(DIRECTIVE):
Change "phylum" to "division" in the lines starting with the line with "scientific name: Miomantis caffra" and going on through the line with "family: Parulidae", and write those lines out again with nothing else altered.

Dataset records:
• • •
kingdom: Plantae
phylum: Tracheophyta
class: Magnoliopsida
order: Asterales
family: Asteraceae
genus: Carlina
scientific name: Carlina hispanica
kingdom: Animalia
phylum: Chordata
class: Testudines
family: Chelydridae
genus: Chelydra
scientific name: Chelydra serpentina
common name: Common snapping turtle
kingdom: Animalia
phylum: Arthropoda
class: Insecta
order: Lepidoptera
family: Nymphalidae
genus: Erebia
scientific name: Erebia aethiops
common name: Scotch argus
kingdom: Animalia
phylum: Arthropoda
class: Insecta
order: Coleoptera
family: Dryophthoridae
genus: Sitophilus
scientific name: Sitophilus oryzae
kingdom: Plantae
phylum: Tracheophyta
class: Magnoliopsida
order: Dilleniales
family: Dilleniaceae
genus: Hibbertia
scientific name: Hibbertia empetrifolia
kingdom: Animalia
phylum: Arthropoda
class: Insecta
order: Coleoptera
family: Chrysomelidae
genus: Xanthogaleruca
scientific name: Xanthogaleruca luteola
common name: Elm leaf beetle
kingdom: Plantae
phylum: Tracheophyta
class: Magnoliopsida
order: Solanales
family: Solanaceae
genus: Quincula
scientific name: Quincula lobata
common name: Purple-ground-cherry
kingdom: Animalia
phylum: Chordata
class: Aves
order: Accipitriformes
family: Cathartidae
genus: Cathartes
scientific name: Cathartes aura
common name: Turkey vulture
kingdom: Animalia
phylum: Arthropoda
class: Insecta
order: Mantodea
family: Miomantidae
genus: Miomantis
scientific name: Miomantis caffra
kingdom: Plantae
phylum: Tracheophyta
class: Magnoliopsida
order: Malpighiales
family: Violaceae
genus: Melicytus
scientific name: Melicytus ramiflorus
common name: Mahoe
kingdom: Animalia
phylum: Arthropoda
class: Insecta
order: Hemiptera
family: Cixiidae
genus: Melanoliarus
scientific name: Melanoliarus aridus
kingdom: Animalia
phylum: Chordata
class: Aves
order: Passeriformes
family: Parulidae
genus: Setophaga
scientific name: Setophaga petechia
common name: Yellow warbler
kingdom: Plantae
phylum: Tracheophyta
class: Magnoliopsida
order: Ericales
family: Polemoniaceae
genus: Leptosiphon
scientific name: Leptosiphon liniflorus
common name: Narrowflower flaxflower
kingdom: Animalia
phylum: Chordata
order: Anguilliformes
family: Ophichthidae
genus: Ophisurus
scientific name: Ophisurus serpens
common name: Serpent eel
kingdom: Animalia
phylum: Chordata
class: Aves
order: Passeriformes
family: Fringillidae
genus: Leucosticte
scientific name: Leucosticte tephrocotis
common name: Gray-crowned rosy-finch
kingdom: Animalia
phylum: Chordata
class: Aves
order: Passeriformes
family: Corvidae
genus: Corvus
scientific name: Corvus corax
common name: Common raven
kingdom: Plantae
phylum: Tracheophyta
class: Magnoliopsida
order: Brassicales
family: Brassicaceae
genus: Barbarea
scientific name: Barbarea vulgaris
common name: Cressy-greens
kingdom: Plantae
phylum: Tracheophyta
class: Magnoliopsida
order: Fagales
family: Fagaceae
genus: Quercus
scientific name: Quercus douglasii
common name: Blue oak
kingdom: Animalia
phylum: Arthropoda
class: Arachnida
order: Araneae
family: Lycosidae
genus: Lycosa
• • •
(TASK ANSWER):
scientific name: Miomantis caffra
kingdom: Plantae
division: Tracheophyta
class: Magnoliopsida
order: Malpighiales
family: Violaceae
genus: Melicytus
scientific name: Melicytus ramiflorus
common name: Mahoe
kingdom: Animalia
division: Arthropoda
class: Insecta
order: Hemiptera
family: Cixiidae
genus: Melanoliarus
scientific name: Melanoliarus aridus
kingdom: Animalia
division: Chordata
class: Aves
order: Passeriformes
family: Parulidae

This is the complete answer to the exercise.